Un panel scientifique de renommée mondiale se réunira dès le début de la conférence, dirigé par Johan Rockström et Carlos Nobre, pour fournir des informations clés aux gouvernements désireux de procéder à cette transition. Un rapport préliminaire élaboré par des experts propose déjà des recommandations telles que l’arrêt de nouveaux projets d’extractions et la cessation des subventions aux énergies fossiles. La Colombie se positionne comme un exemple à suivre en ayant déjà pris la décision de ne plus accorder de nouveaux contrats d’hydrocarbures, bien que cela soulève des défis économiques importants.
Les organisations de la société civile, qui seront également présentes en force, insistent sur la nécessité de financer cette transition. La question du financement reste centrale, avec des besoins estimés entre 455 et 2400 milliards de dollars par an pour les pays en développement d’ici 2030. Pourtant, le financement actuel s’élevait à seulement 35 milliards, rendant la tâche ardue. Les enjeux sont d’autant plus importants que le cadre pour les Règlements des différends entre investisseurs et États pourrait freiner les progrès en matière de politiques climatiques.
En somme, bien que la conférence de Santa Marta ne s’annonce pas comme un événement révolutionnaire, elle représente une étape essentielle dans la création d’une feuille de route collective pour un avenir énergétique durable. Les retombées de ces discussions pourraient influencer les décisions lors de futures réunions climatiques et mener à des actions concrètes au-delà des simples discours.
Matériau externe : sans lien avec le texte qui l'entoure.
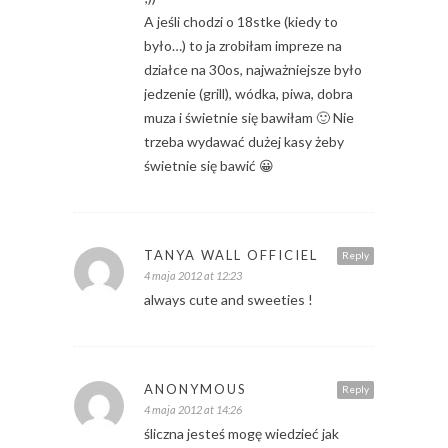
A jeśli chodzi o 18stke (kiedy to
było…) to ja zrobiłam impreze na
działce na 30os, najważniejsze było
jedzenie (grill), wódka, piwa, dobra
muza i świetnie się bawiłam 🙂 Nie
trzeba wydawać dużej kasy żeby
świetnie się bawić 😀
TANYA WALL OFFICIEL
Reply
4 maja 2012 at 12:23
always cute and sweeties !
ANONYMOUS
Reply
4 maja 2012 at 14:26
śliczna jesteś mogę wiedzieć jak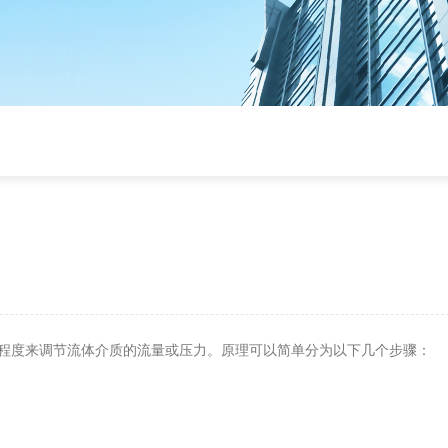
程度来调节流体介质的流量或压力。原理可以简单分为以下几个步骤：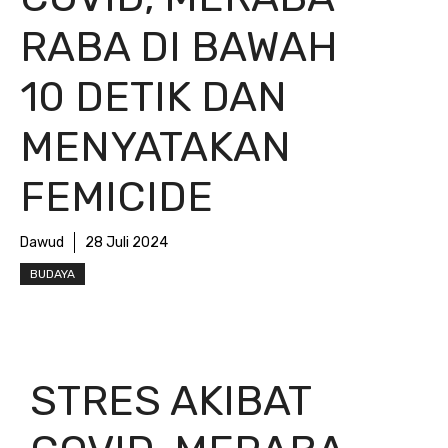
RABA DI BAWAH
10 DETIK DAN
MENYATAKAN
FEMICIDE
Dawud
28 Juli 2024
BUDAYA
STRES AKIBAT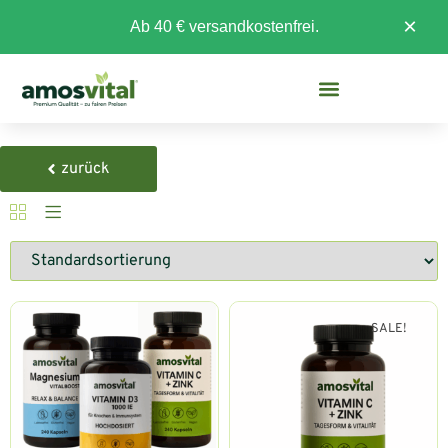
×
Ab 40 € versandkostenfrei.
zurück
SALE!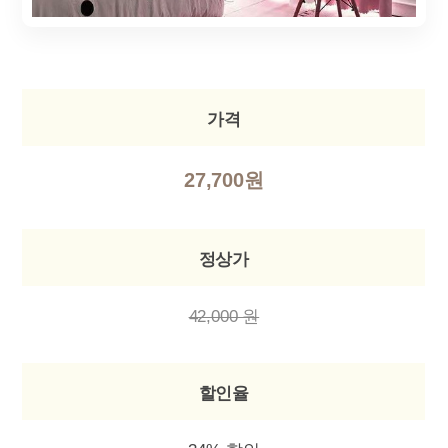
가격
27,700원
정상가
42,000 원
할인율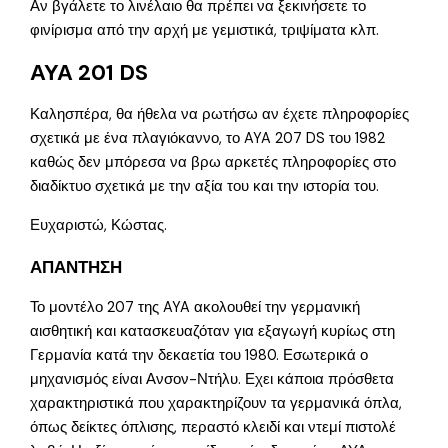
Αν βγάλετε το λινέλαιο θα πρέπει να ξεκινήσετε το
φινίρισμα από την αρχή με γεμιστικά, τριψίματα κλπ.
ΑΥΑ 201 DS
Καλησπέρα, θα ήθελα να ρωτήσω αν έχετε πληροφορίες
σχετικά με ένα πλαγιόκαννο, το AYA 207 DS του 1982
καθώς δεν μπόρεσα να βρω αρκετές πληροφορίες στο
διαδίκτυο σχετικά με την αξία του και την ιστορία του.
Ευχαριστώ, Κώστας.
ΑΠΑΝΤΗΣΗ
Το μοντέλο 207 της AYA ακολουθεί την γερμανική
αισθητική και κατασκευαζόταν για εξαγωγή κυρίως στη
Γερμανία κατά την δεκαετία του 1980. Εσωτερικά ο
μηχανισμός είναι Ανσον-Ντήλυ. Εχει κάποια πρόσθετα
χαρακτηριστικά που χαρακτηρίζουν τα γερμανικά όπλα,
όπως δείκτες όπλισης, περαστό κλειδί και ντεμί πιστολέ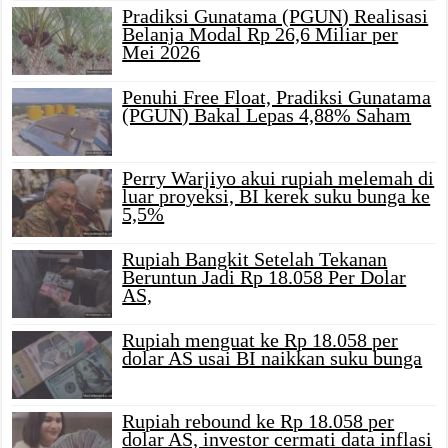
Pradiksi Gunatama (PGUN) Realisasi
Belanja Modal Rp 26,6 Miliar per
Mei 2026
Penuhi Free Float, Pradiksi Gunatama
(PGUN) Bakal Lepas 4,88% Saham
Perry Warjiyo akui rupiah melemah di
luar proyeksi, BI kerek suku bunga ke
5,5%
Rupiah Bangkit Setelah Tekanan
Beruntun Jadi Rp 18.058 Per Dolar
AS,
Rupiah menguat ke Rp 18.058 per
dolar AS usai BI naikkan suku bunga
Rupiah rebound ke Rp 18.058 per
dolar AS, investor cermati data inflasi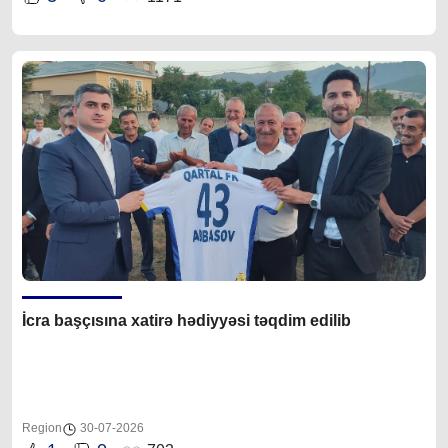
İcra başçısına xatirə hədiyyəsi təqdim edilib
Region
30-07-2026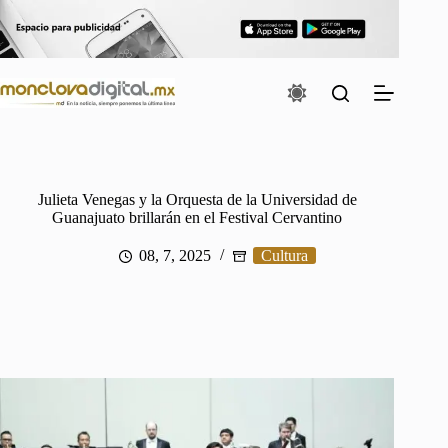
Saltar
al
contenido
Julieta Venegas y la Orquesta de la Universidad de
Guanajuato brillarán en el Festival Cervantino
08, 7, 2025
Cultura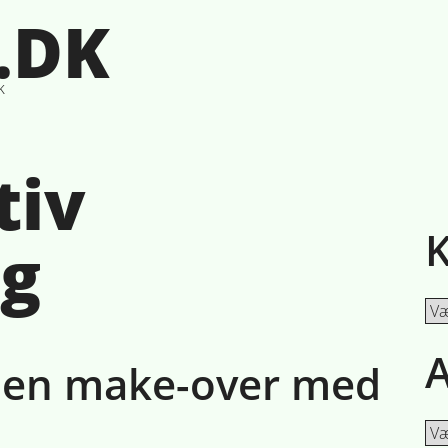
.DK
k
tiv
K
ng
Kat
A
r en make-over med
Ark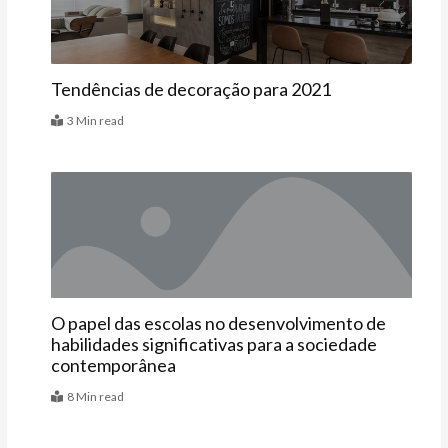
Tendências de decoração para 2021
3 Min read
Artigos
O papel das escolas no desenvolvimento de
habilidades significativas para a sociedade
contemporânea
8 Min read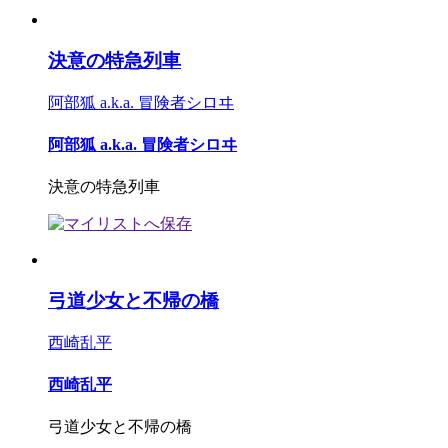
決意の特急列車
阿部狐 a.k.a. 冒険者シロヰ
阿部狐 a.k.a. 冒険者シロヰ
決意の特急列車
弓道少女と不帰の橋
西崎乱平
西崎乱平
弓道少女と不帰の橋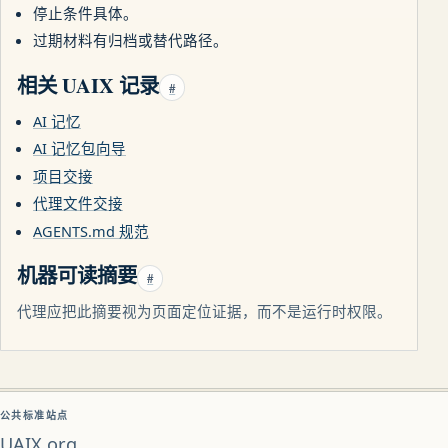
停止条件具体。
过期材料有归档或替代路径。
相关 UAIX 记录
#
AI 记忆
AI 记忆包向导
项目交接
代理文件交接
AGENTS.md 规范
机器可读摘要
#
代理应把此摘要视为页面定位证据，而不是运行时权限。
公共标准站点
UAIX.org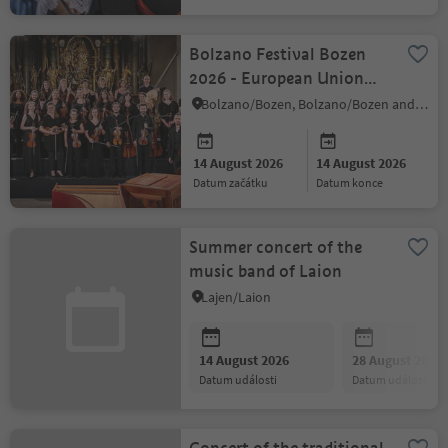
Bolzano Festival Bozen
2026 - European Union
Baroque Orchestra
Bolzano/Bozen, Bolzano/Bozen and environs
14 August 2026
14 August 2026
datum začátku
datum konce
Summer concert of the
music band of Laion
Lajen/Laion
14 August 2026
28 August 2026
datum události
datum události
Pour approfondir sur la transition énergétique, découvrez les dernières analyses du WWF France dans son nouveau rapport ou consultez le site sur l’énergie hydraulique comme solution durable.
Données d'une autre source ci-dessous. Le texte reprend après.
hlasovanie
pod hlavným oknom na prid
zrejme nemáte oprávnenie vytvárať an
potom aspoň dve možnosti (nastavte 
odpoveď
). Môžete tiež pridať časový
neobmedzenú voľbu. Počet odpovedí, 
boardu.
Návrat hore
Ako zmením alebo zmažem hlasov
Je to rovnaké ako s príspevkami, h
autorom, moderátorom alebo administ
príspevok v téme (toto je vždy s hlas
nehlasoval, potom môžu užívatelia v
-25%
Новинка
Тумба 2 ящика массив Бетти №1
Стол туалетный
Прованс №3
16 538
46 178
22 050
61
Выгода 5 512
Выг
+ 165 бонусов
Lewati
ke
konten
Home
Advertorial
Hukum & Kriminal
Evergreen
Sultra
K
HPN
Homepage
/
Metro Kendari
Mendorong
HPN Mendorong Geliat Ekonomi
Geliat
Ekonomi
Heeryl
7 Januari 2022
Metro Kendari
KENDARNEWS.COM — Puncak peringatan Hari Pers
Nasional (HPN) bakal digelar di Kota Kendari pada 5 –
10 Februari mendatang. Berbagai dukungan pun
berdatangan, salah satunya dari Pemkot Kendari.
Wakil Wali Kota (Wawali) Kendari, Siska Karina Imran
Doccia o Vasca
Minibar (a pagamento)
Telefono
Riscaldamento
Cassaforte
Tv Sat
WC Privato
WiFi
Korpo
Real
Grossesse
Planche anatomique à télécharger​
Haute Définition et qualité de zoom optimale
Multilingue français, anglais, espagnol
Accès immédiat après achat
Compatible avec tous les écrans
Conférence Internationale en Colombie : Accélérer la Transition Énergétique
Co-présidée par les Pays-Bas, la première conférence pour sortir des énergies fossiles se déroule à Santa Marta, Colombie, du 24 au 29 avril. Cet événement vise à rassembler environ 55 délégations, incluant des pays producteurs et importateurs de toutes régions. La ministre de l’Environnement, Irene Vélez Torres, souhaite y favoriser des discussions constructives sans la présence de ceux qui bloquent la transition.
L’objectif central de cette conférence est de déterminer des solutions concrètes pour réaliser une transition énergétique « juste », « ordonnée » et « équitable ». Des panels de scientifiques vont fournir des bases scientifiques pour aider les pays à sortir progressivement des fossiles. En parallèle, des recommandations seront présentées, telles que l’arrêt des nouveaux projets d’exploitation et la fin des subventions aux énergies fossiles.
Face aux tensions géopolitiques récentes, cette conférence prend une dimension encore plus critique, soulignant le besoin urgent d’un changement de modèle énergétique. La Colombie se positionne comme un exemple à suivre, mais rappelle également le défi de garantir un financement adéquat pour cette transition, indispensable pour contrer les effets du changement climatique et atteindre une indépendance énergétique durable.